- **Text provided**:

# Husqvarna K760 cut off saw



## Efisher26 (Apr 7, 2019)

I know it’s not a chainsaw but it’s close. I’m having issues with the primer bulb being sucked in from suction build up. All fuel lines are open. I switched in a new carb with same results. The bulb even works fine. When it’s together enough to run u can’t see around the carb for pinched fuel lines but don’t think it’s that. Anyone have some insight on this?


Sent from Tapatalk


----------



## s sidewall (Apr 7, 2019)

Fuel tank vent valve? Not using dual wall fuel line are you?

Steve


----------



## Efisher26 (Apr 8, 2019)

No double wall, technically it sucks gas through the carb first, then into the bulb, then the bulb ejects the gas back into the tank correct? The tube from bulb to tank is just a dump, it doesn’t (and doesn’t reach gas) going into the tank, just the pickup going into the carb does correct?


Sent from Tapatalk


----------



## s sidewall (Apr 8, 2019)

- **Data to examine**:
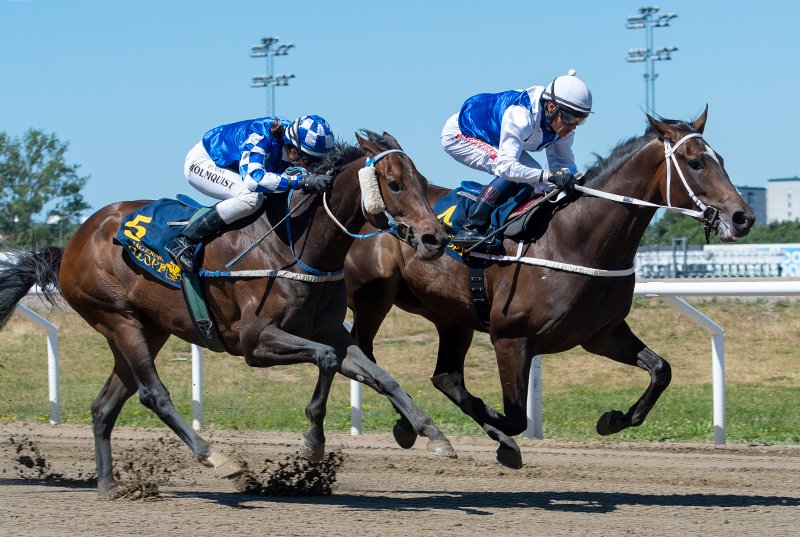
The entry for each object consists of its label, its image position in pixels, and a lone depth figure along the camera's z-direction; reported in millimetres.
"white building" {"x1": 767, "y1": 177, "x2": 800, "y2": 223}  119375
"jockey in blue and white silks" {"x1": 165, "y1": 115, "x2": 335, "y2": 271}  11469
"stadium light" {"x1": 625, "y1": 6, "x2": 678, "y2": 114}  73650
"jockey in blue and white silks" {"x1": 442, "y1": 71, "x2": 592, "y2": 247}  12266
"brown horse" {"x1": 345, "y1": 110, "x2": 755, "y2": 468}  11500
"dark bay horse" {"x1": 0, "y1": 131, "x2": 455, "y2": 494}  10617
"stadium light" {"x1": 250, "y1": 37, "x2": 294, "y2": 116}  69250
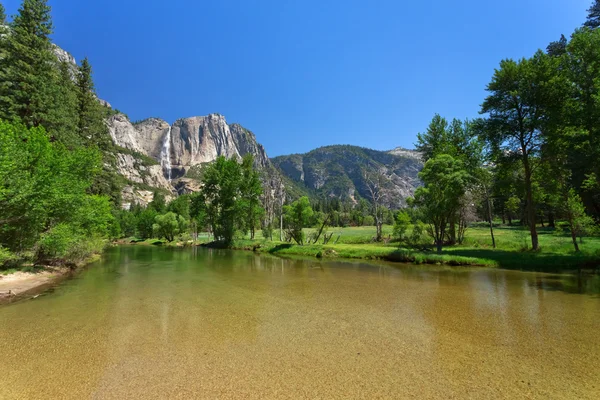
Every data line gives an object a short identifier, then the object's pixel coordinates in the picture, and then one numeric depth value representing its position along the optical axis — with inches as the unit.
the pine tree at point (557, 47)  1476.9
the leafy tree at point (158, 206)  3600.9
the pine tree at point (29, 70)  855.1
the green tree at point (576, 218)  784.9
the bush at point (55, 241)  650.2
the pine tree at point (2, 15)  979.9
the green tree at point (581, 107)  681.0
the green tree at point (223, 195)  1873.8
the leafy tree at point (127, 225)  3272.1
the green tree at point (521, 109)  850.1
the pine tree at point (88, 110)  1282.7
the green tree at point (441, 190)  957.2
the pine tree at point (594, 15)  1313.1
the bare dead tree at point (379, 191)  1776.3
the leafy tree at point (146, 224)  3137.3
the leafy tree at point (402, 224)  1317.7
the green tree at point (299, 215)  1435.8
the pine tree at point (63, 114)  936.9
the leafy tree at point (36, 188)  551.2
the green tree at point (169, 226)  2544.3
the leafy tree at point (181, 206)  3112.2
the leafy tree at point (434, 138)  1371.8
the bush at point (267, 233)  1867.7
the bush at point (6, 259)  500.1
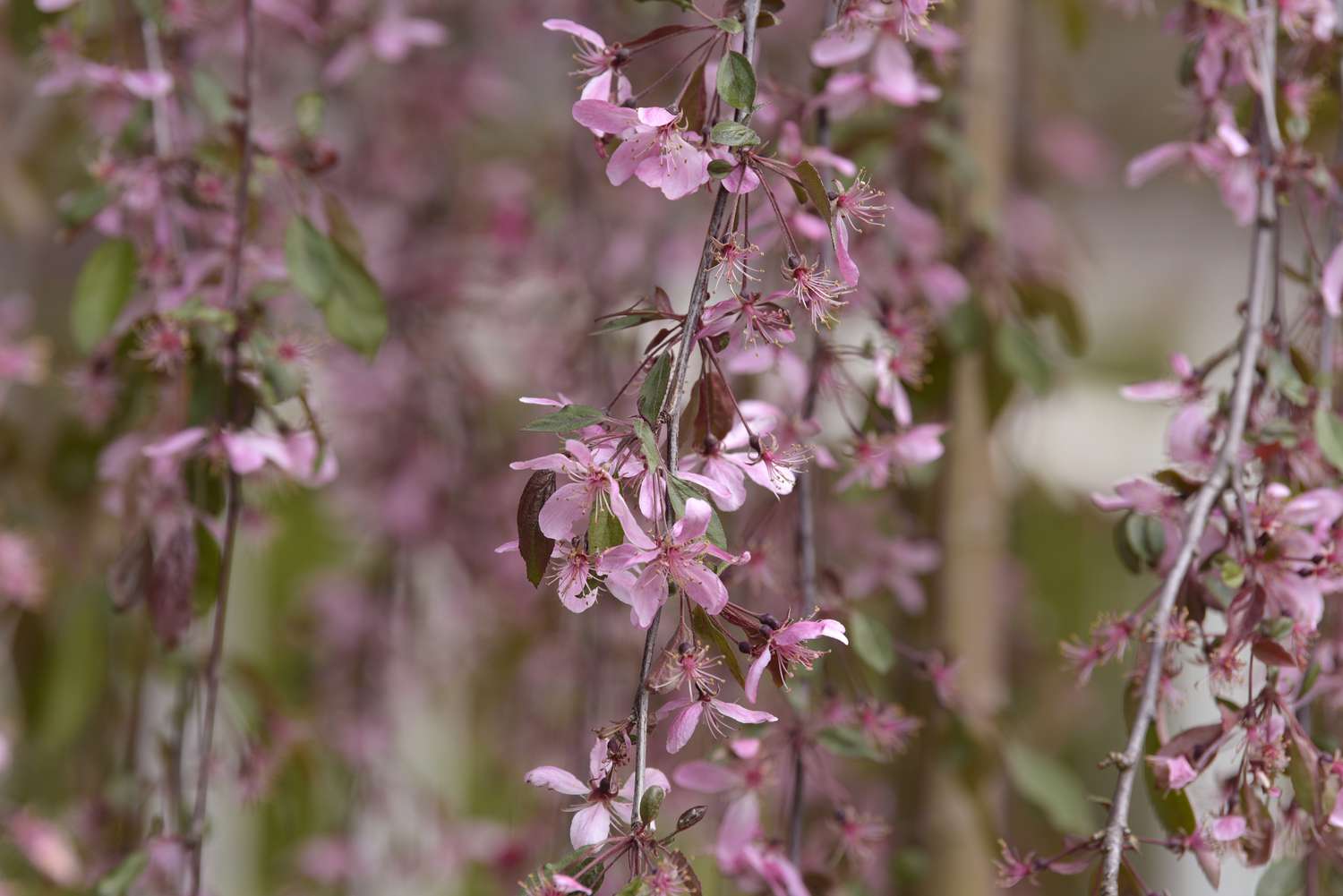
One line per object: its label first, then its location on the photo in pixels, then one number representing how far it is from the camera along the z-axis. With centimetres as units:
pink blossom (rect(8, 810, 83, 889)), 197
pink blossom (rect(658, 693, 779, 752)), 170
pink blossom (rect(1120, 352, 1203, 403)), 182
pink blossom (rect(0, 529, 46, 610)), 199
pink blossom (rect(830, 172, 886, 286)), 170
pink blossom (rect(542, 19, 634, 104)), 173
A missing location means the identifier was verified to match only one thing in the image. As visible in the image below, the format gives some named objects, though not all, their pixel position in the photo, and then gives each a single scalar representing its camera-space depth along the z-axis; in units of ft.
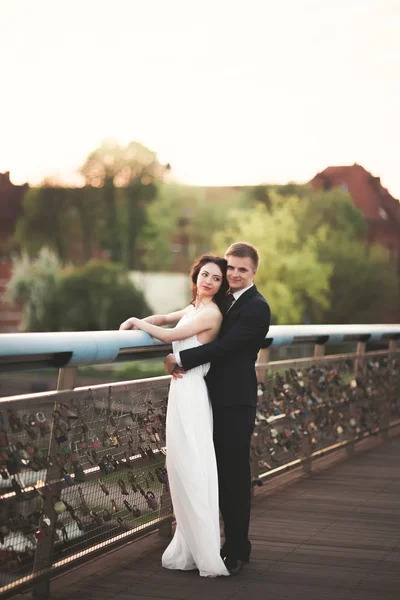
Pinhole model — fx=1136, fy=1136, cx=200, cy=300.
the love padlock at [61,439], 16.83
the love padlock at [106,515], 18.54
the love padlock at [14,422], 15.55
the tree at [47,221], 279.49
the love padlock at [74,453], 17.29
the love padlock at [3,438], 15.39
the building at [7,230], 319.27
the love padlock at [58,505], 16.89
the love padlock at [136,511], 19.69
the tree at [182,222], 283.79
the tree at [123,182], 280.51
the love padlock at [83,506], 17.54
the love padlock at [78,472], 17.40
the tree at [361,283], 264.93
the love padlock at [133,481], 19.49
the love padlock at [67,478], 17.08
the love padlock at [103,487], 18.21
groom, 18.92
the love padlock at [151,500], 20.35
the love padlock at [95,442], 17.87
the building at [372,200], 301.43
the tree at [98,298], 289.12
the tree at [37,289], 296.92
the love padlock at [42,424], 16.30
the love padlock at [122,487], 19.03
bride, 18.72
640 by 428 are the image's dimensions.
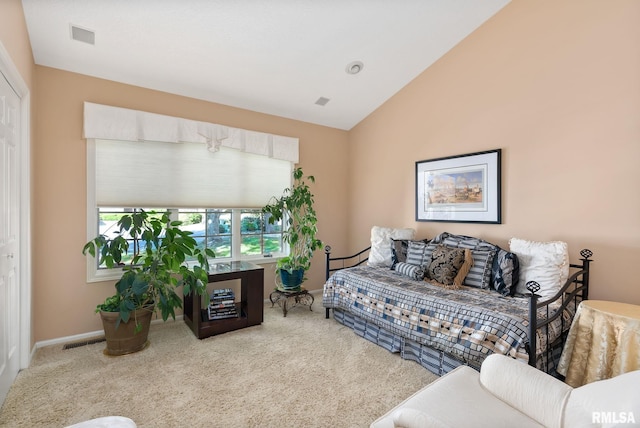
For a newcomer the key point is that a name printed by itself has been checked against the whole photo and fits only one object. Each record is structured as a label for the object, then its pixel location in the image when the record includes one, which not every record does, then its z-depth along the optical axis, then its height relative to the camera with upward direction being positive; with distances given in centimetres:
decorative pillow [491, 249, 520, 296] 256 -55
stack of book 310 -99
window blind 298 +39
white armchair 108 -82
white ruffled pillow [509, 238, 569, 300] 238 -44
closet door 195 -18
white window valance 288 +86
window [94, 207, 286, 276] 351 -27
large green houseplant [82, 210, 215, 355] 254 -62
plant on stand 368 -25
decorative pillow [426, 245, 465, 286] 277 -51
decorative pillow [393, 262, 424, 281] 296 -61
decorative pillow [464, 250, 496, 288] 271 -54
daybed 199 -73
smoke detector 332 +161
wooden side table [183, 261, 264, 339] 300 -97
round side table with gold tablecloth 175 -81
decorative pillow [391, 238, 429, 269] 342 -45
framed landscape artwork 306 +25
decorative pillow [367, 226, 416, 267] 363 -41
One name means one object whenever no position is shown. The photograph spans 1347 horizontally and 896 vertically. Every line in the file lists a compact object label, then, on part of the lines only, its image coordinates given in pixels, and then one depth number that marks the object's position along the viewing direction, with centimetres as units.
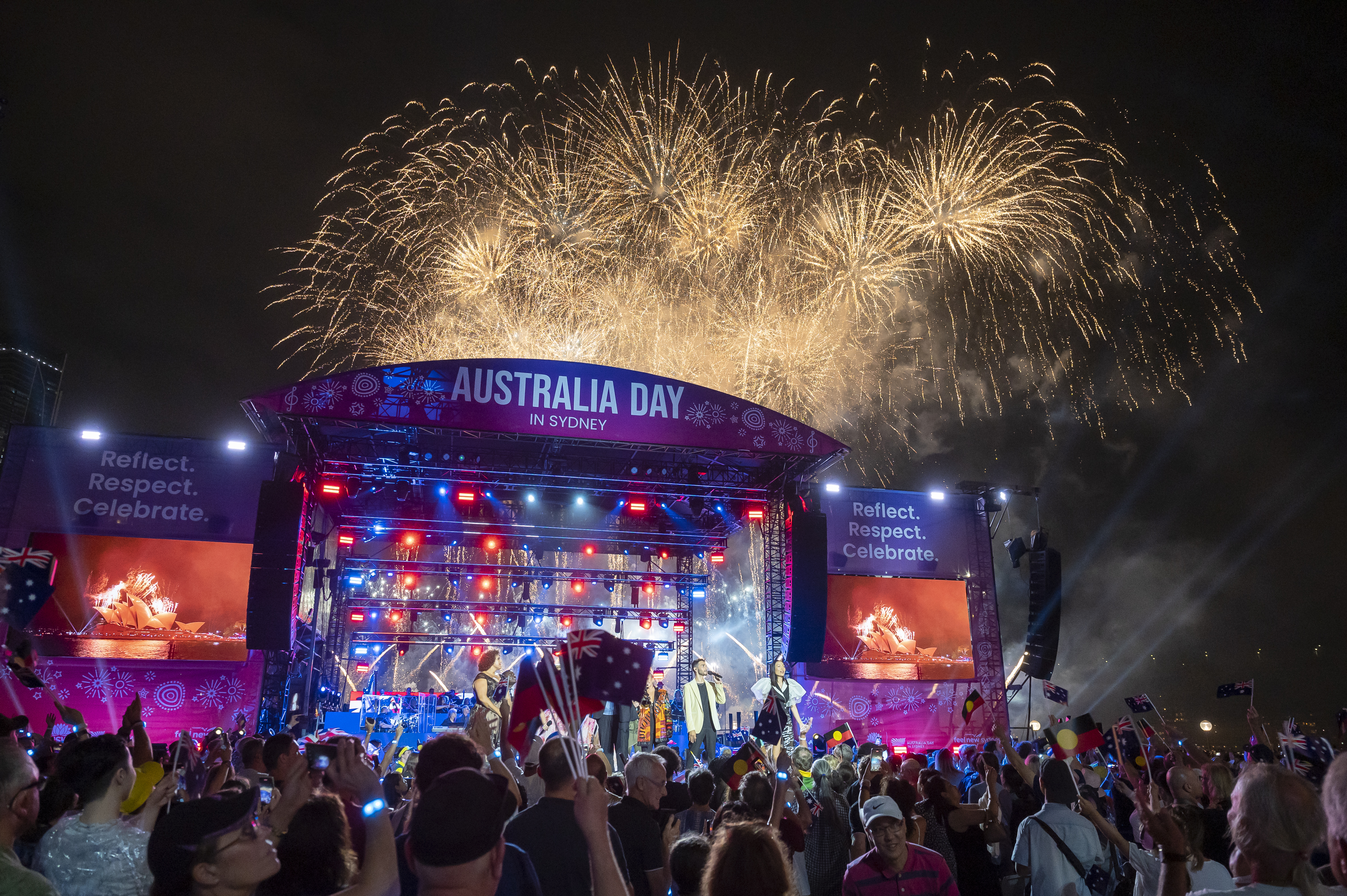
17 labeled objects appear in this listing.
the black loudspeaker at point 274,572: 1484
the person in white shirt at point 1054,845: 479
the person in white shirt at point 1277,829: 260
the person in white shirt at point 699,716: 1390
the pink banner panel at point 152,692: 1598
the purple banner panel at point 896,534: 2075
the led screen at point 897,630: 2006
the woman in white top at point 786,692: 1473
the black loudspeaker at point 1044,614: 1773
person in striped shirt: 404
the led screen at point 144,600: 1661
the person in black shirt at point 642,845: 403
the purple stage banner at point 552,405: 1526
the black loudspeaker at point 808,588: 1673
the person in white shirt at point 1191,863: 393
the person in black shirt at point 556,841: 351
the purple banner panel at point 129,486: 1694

- **Aim of the exercise**: Reproduce the Husqvarna K760 thread above in full, word for word.

- **Solution to this task**:
# Husqvarna K760 cut off saw



## Efisher26 (Apr 7, 2019)

I know it’s not a chainsaw but it’s close. I’m having issues with the primer bulb being sucked in from suction build up. All fuel lines are open. I switched in a new carb with same results. The bulb even works fine. When it’s together enough to run u can’t see around the carb for pinched fuel lines but don’t think it’s that. Anyone have some insight on this?


Sent from Tapatalk


----------



## s sidewall (Apr 7, 2019)

Fuel tank vent valve? Not using dual wall fuel line are you?

Steve


----------



## Efisher26 (Apr 8, 2019)

No double wall, technically it sucks gas through the carb first, then into the bulb, then the bulb ejects the gas back into the tank correct? The tube from bulb to tank is just a dump, it doesn’t (and doesn’t reach gas) going into the tank, just the pickup going into the carb does correct?


Sent from Tapatalk


----------



## s sidewall (Apr 8, 2019)